Ronny inadvertently sees Nick’s wife Beth  (Jennifer Connelly)  in a romantic encounter with another man.  He decides he must step in and confront  Beth and tell Nick. He gives Beth an ultimatum to act first.  Everyone’s life ends up being ruined along with lots of furniture and a very cool Dodge Challenger.  That is where the movie should have stopped.  Unfortunately,  it takes a Dr. Laura Schlessinger angle and  the story ricochets by suggesting he did the right thing after all.  No he did not. He screwed up a good marriage and lots of lives were ruined.  The movie suggests that as long as he and Nick reunite at a  local hockey game and win their business contract, all is well—that honesty and best friends prevail.  Total nonsense.  It is the same nonsense the likes of Dr. Laura soiled the airwaves for years with her holier than thou disdain for others while her naked photos circulated on the internet.
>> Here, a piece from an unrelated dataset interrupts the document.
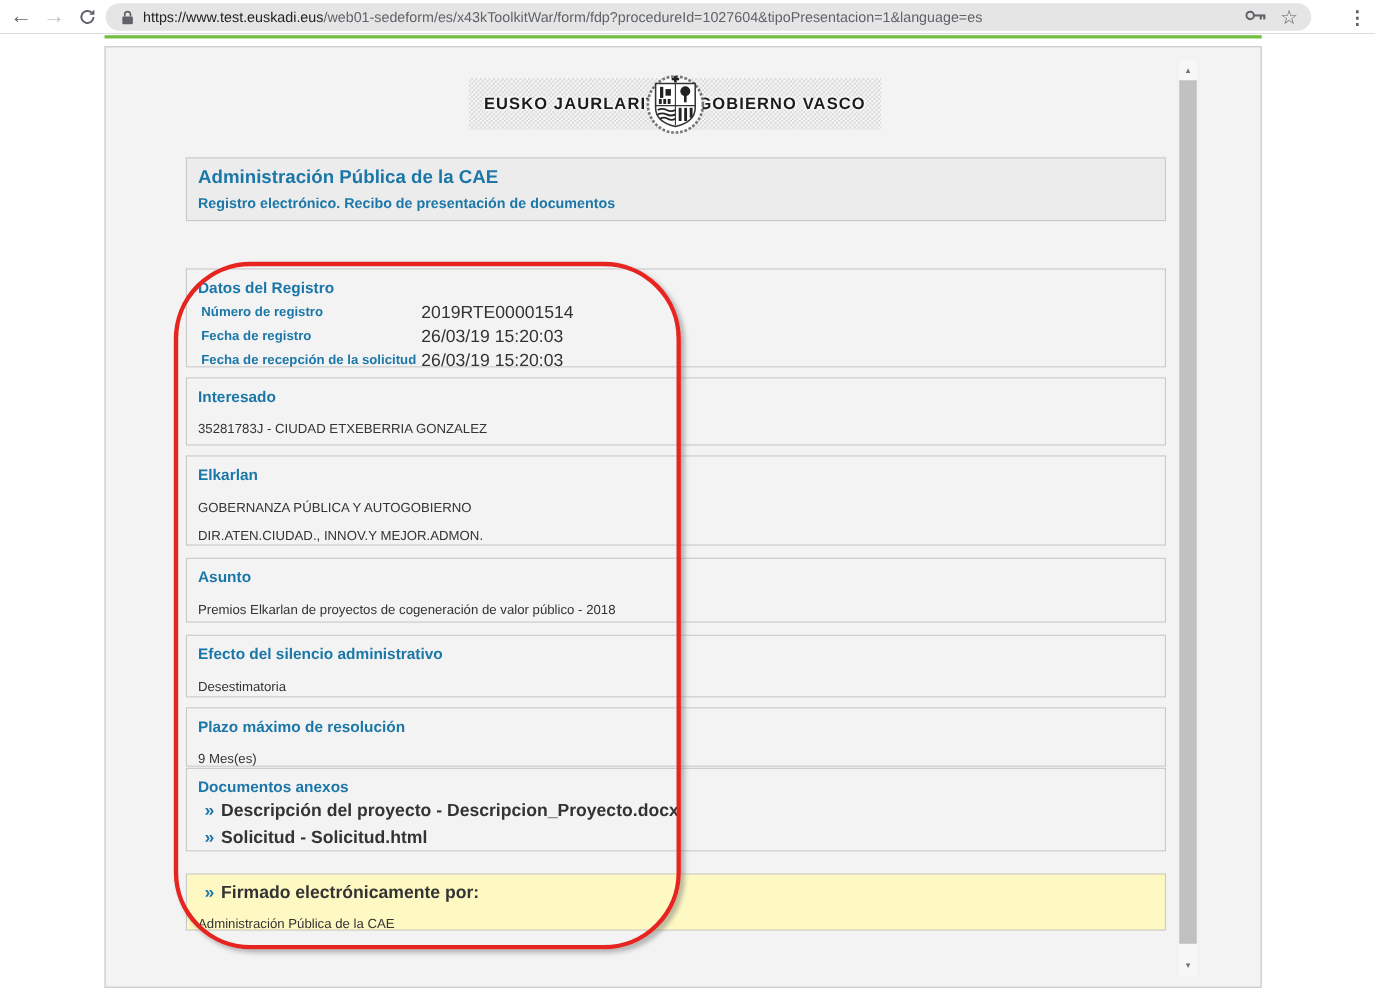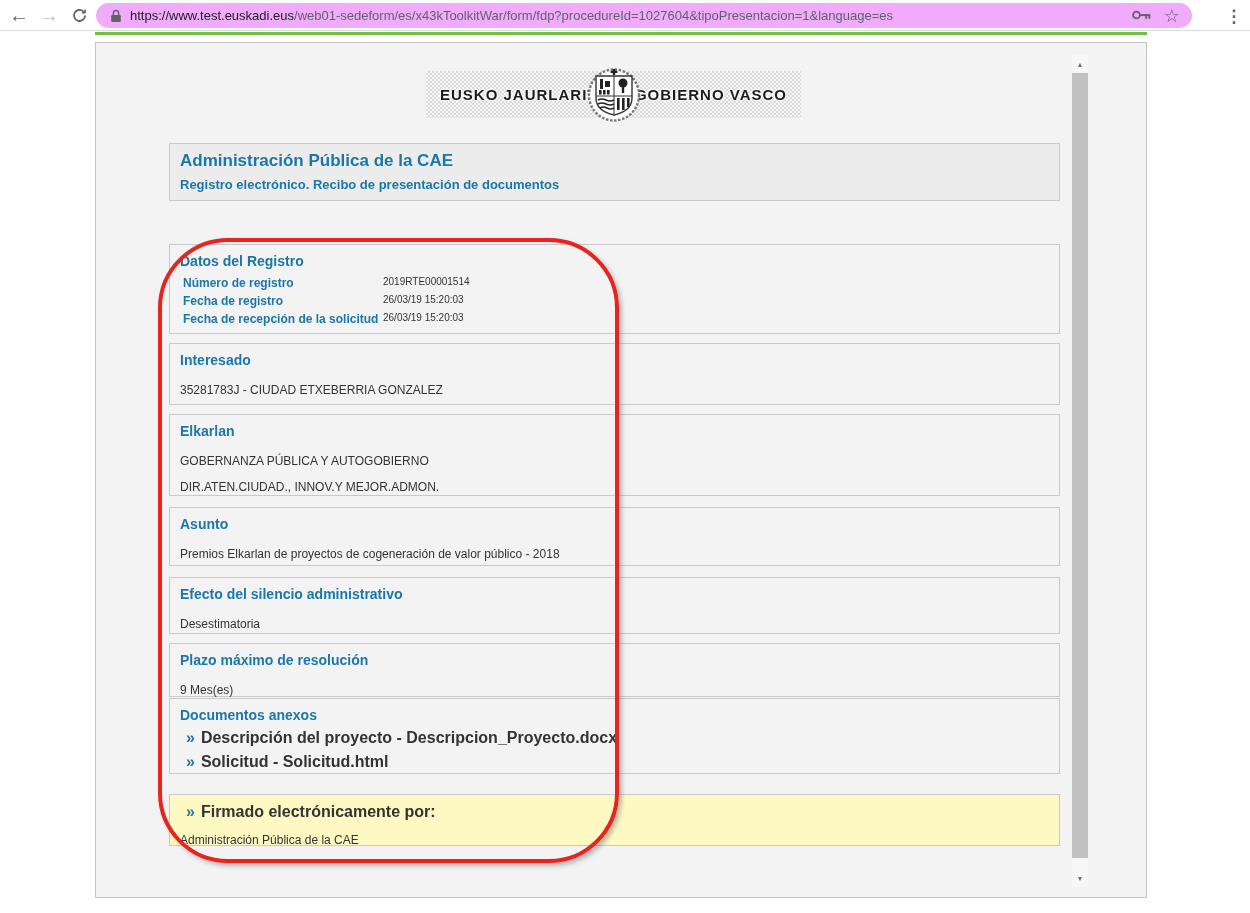"https://www.test.euskadi.eus/web01-sedef" .addr { background: #f0abfc -> #e5e5e5 }
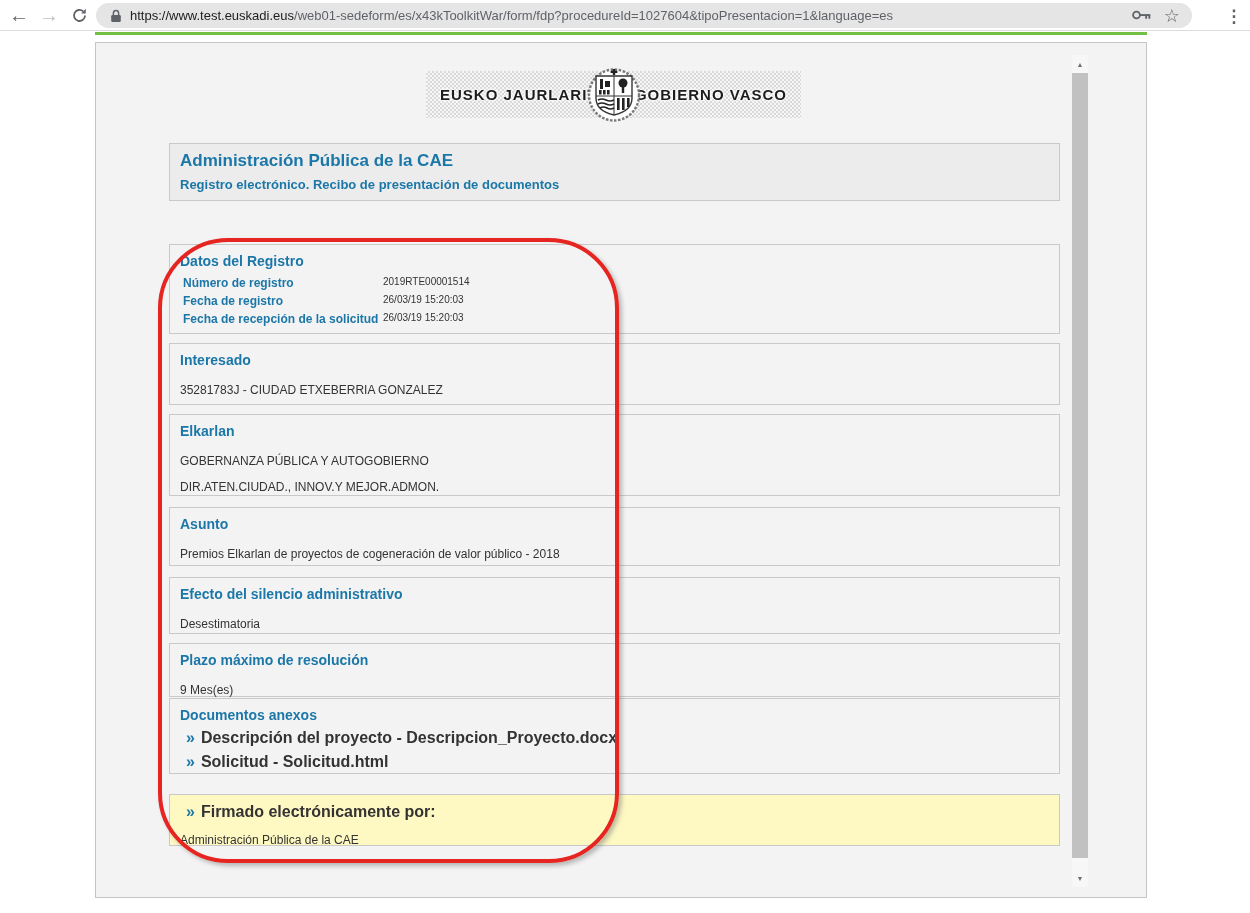"2019RTE00001514" .kv-value { font-size: 10px -> 16px }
If you learn your friend is an alcoholic, you may be faced with a dilemma whether to intervene.  If your sister is about to marry a guy you suspect is an abuser, you may be faced with a real dilemma.  If you suspect your police partner may be stealing evidence or planting evidence, you may have a dilemma on your hands.  If you suspect a doctor in your hospital is slipping up and endangering patients,  you may have a dilemma on your hands. If you see your best friend’s wife kissing another man, you stay the heck out of it! You stay ten miles from it.  Adding in a confession to your best friend that you once “did” his wife, (even if on a meaningless drunk binge years before they met,) just to get it off your chest,  is simply the dumbest and cruelest thing ever.  You live with it and keep your mouth shut.  The “honesty” or the coming clean is just far left wing liberal and far right wing bible beating nonsense.  Some secrets should be kept for the better of all.  It is why I absolutely hate  “tell all” books simply because someone feels the need to “set the record straight.”

The fact is, honesty is not always the best policy. It is often not even very kind. You should have no dilemma about this film.  Go see Welcome to the Rileys instead.